Клапье (Жозефену), человеку с больным сердцем… Очень удобная болезнь, чтобы увильнуть от призыва. У истинного француза сердце всегда должно быть достаточно крепким, чтобы умереть в бою… Но он из тех, кто накликал на нас войну и нашествие врага, — пацифист!..
Это был благовоспитанный, застенчивый юноша, хороший писатель, которому хотелось одного: мирно жить наедине со своим пером и старыми книгами. Стоило Клапье наклониться над пролётом лестницы, как ему начинало казаться, что он вдыхает поднимающиеся снизу миазмы подозрения.

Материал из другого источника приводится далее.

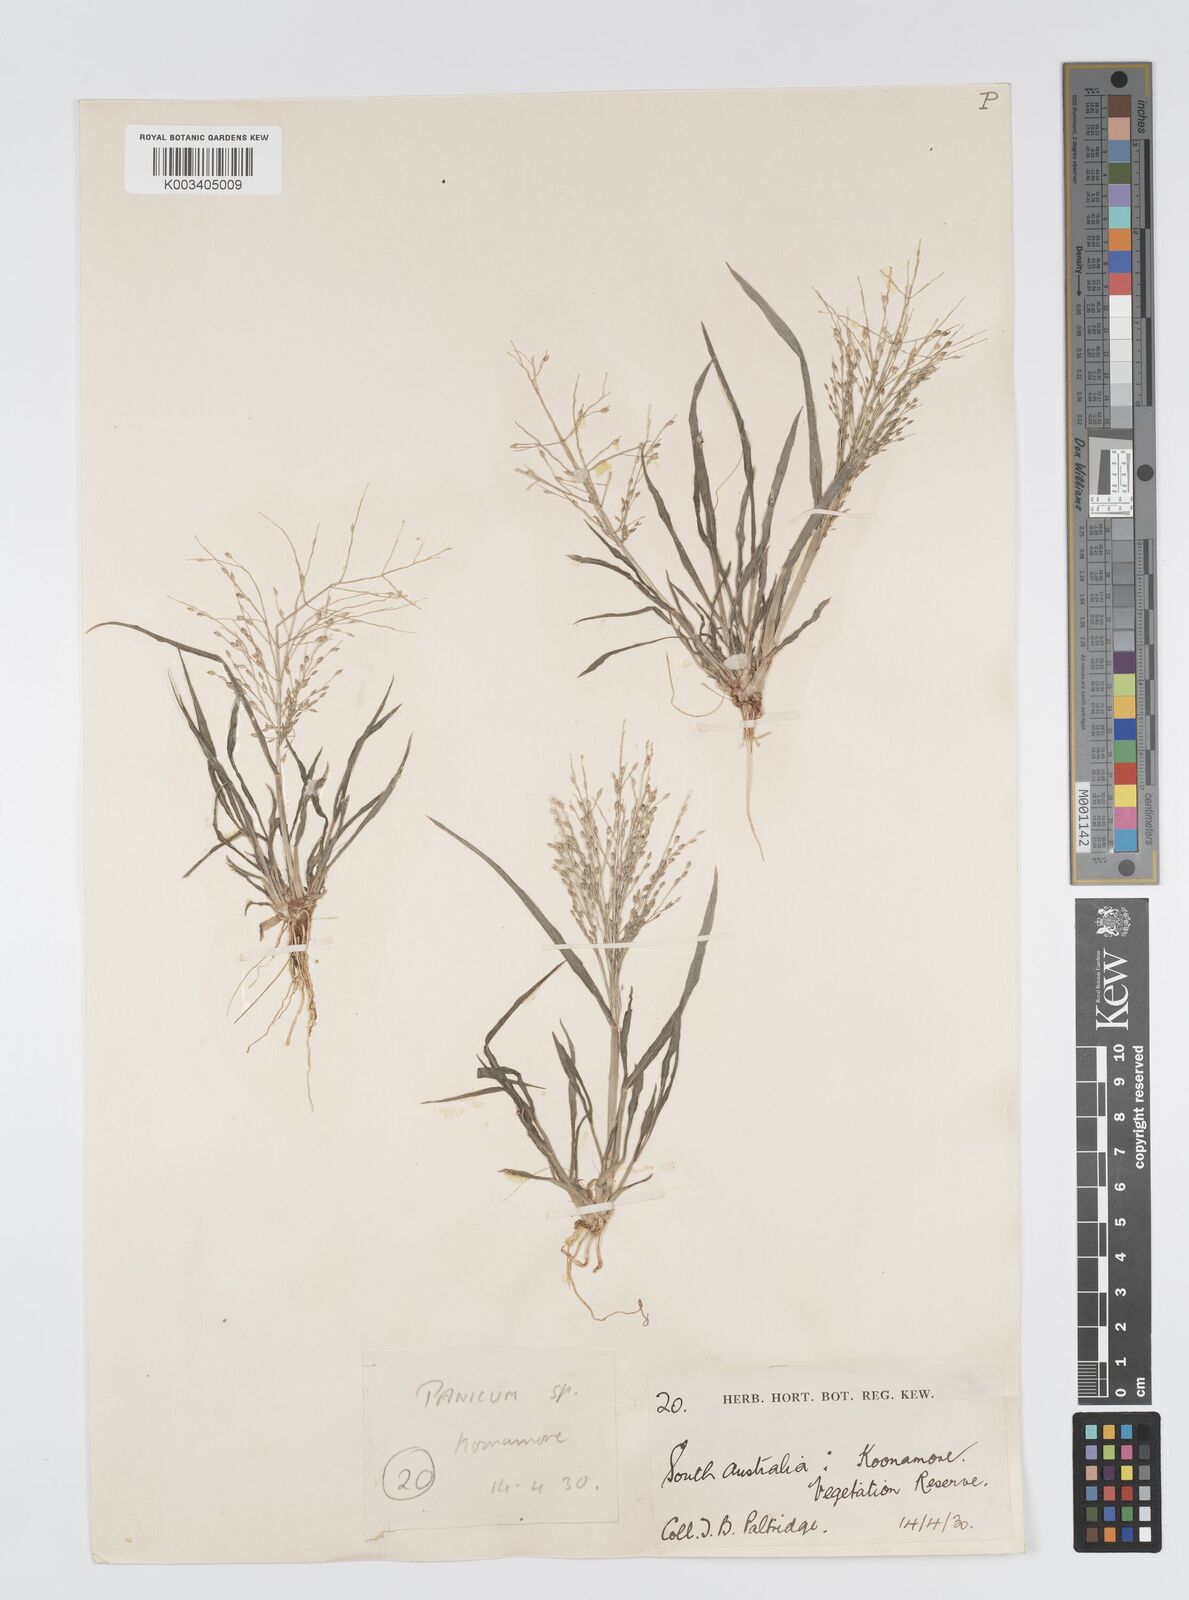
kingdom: Plantae
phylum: Tracheophyta
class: Liliopsida
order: Poales
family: Poaceae
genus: Panicum
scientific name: Panicum effusum
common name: Hairy panic grass
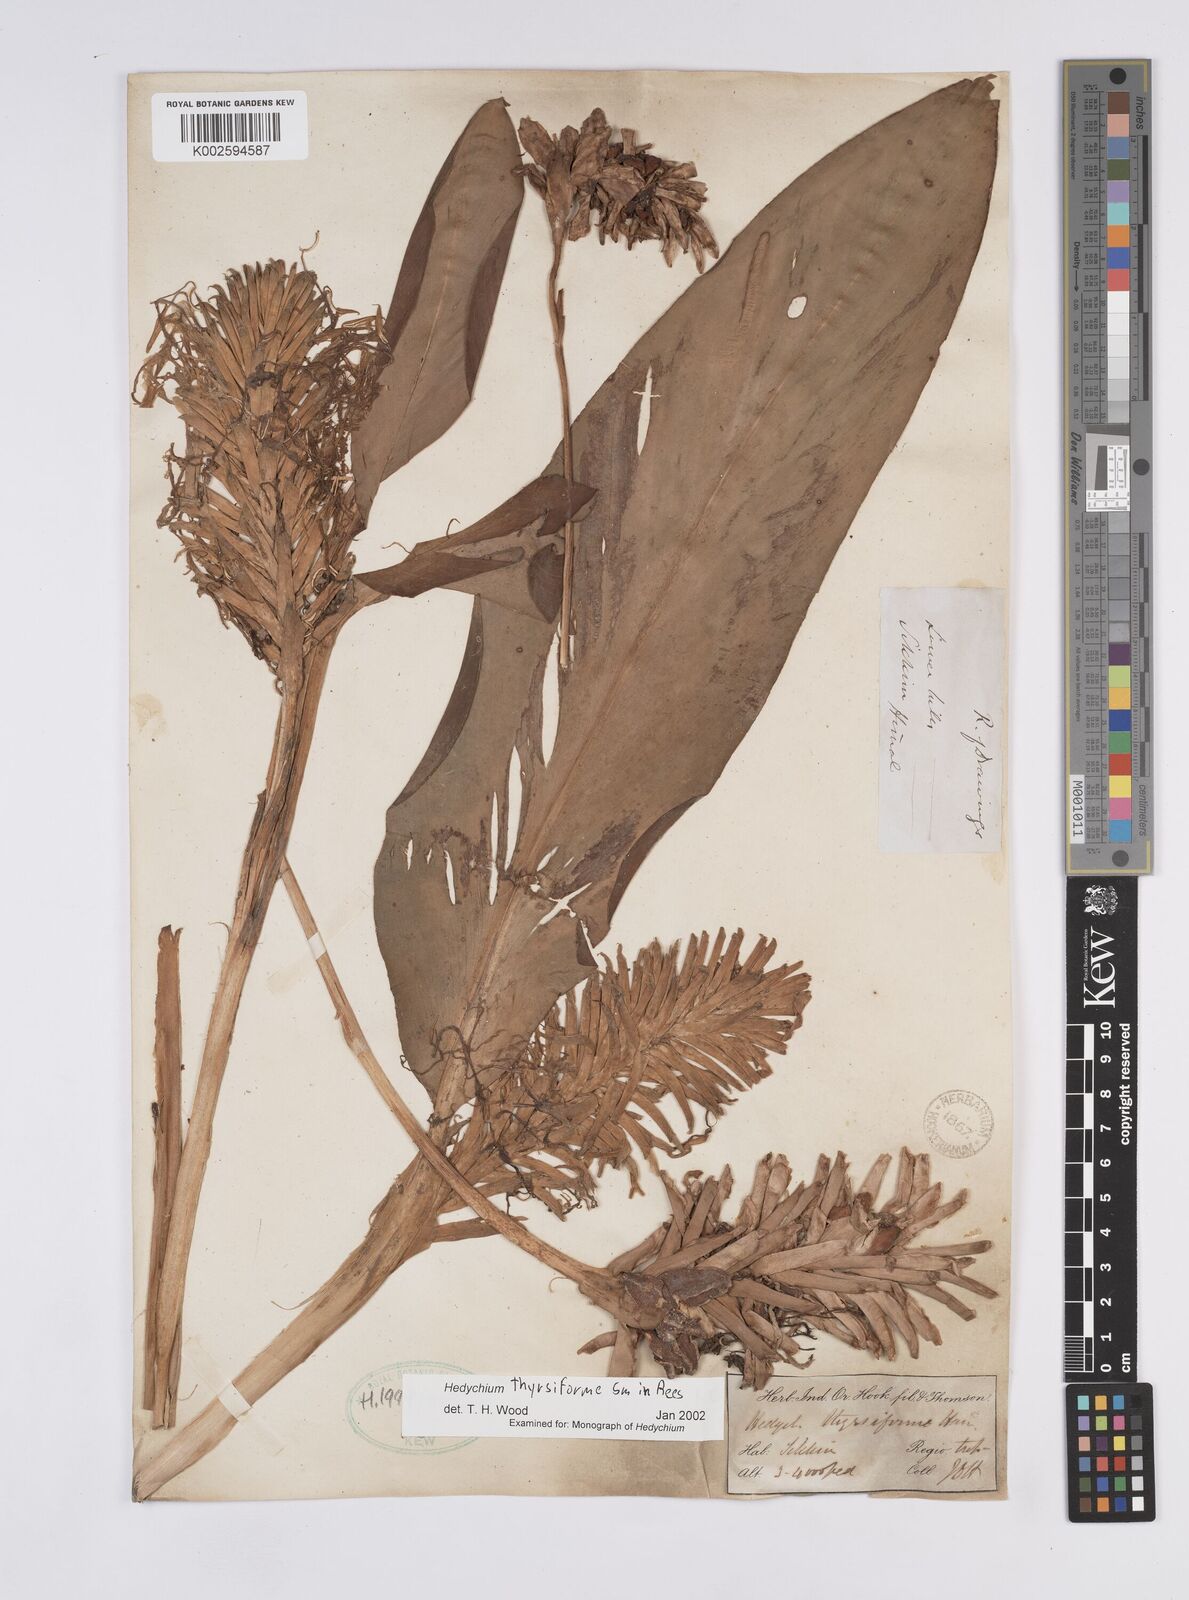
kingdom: Plantae
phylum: Tracheophyta
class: Liliopsida
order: Zingiberales
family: Zingiberaceae
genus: Hedychium
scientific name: Hedychium thyrsiforme
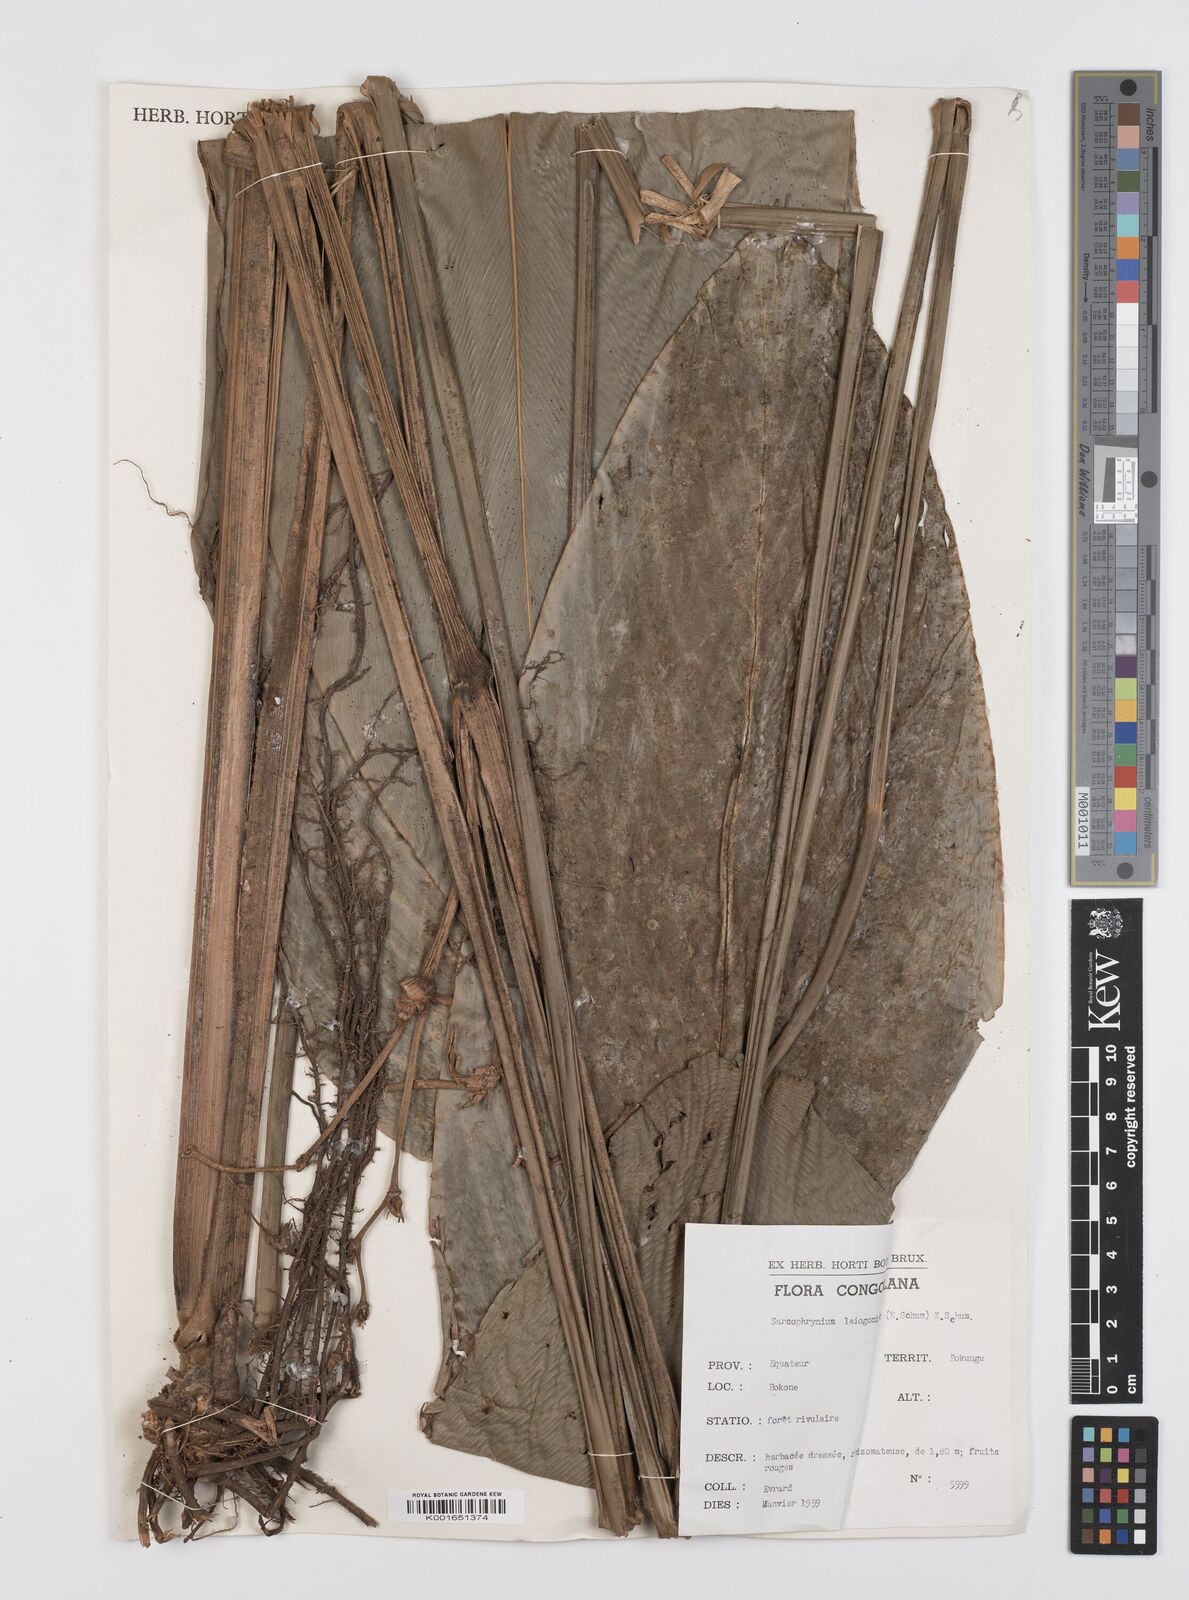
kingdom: Plantae
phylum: Tracheophyta
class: Liliopsida
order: Zingiberales
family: Marantaceae
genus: Sarcophrynium
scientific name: Sarcophrynium prionogonium
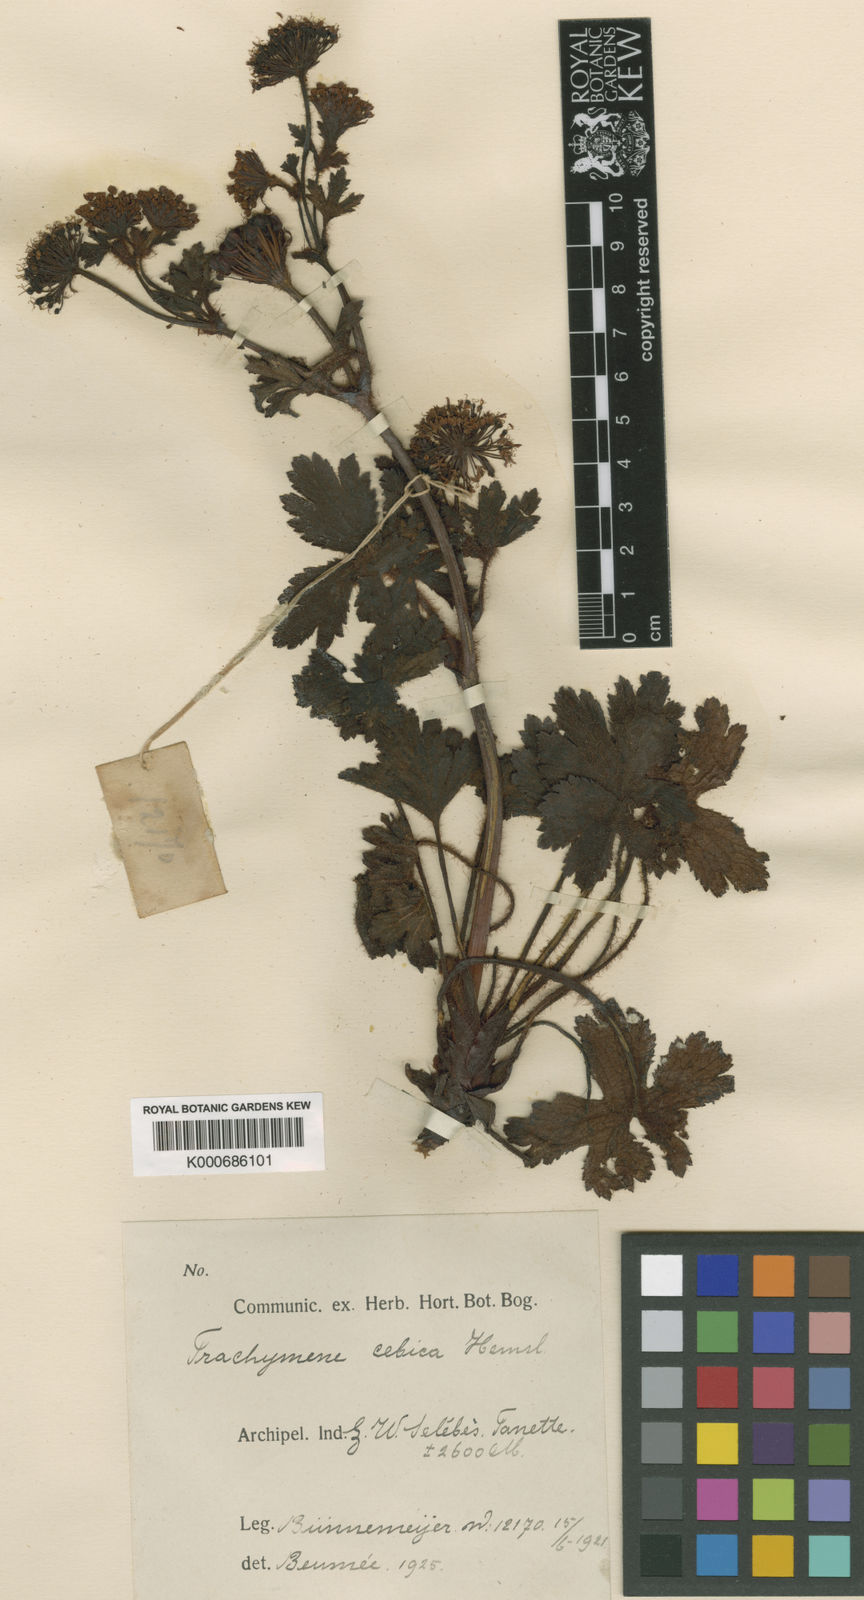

Все двери на его пути приотворялись: за ним следили. Когда же он раскланивался, люди делали вид, что не замечают его. Брошон, забившись в свою будку, отворачивался, но на улице Клапье чувствовал, что Брошон идёт за ним следом, шагах в тридцати. Встречаясь с соседками, жёнами рабочих, на площадке своего этажа, он читал в их глазах обидные мысли, издёвку…
Всё это Клапье сочинял больше чем наполовину сам. Ведь сочинять было его ремеслом. Он был одарён воображением, которое жужжало, как стекло горелки Ауэра. И Клапье впал в отчаяние. Он жил в одиночестве, а ведь одного эстетизма недостаточно, чтобы долго выносить одиночество мысли. Нужен ещё и характер, но этот товар не сыщешь на дне чернильницы. Правда, красивые слова обязывают держаться стойко. Когда же не хватает стойкости, красивые слова обязывают лгать. Клапье нетрудно было с их помощью приспособить себя и свой пацифизм к мужественной задаче, которой требовал свирепый дух дома. Он поступил в цензуру. Он перлюстрировал письма. Клапье не был негодяем. Он никому не желал зла. Но так как слабые люди, сойдя с пути, заходят всегда дальше, чем сильные, он переусердствовал, перегнул палку. Клапье стал разоблачать козни пацифистов. Он решил не складывать рук до тех пор, пока не заставит своих старых соратников, по его примеру, отправиться в Каноссу. Ренегат жаждет каяться вкупе с другими. Горе тем, кто сопротивляется ему! Этот добродушный человек с нежными руками чувствовал, как у него отрастают на кончиках пальцев когти Государства. Его дряблое сердце забилось так бурно, что он возомнил себя Корнелем. Он сделался римлянином. Он готов был бы, поскольку это от него зависело, повести на заклание всех своих.
Этой ценой он снискал благоволение Брошона. Но он никак не мог понять, почему добрые патриоты вроде Аннеты теперь, завидя его, поворачиваются к нему спиной.
Аннета была смущена. Она потеряла уверенность, которую ощущала в начале войны. Шли дни, месяцы — тревога нарастала. Работы у неё было мало — и слишком много досуга для раздумья. И она почуяла тот чудовищный Дух, который завладевал всеми окружавшими её людьми — самыми грубыми и самыми обаятельными. Всё было неестественно: и пороки и добродетели. Восторженная любовь, геройство и страх, вера и себялюбие, самоотверженная жертва — на всём была печать болезни. И болезнь развивалась, она не обходила никого.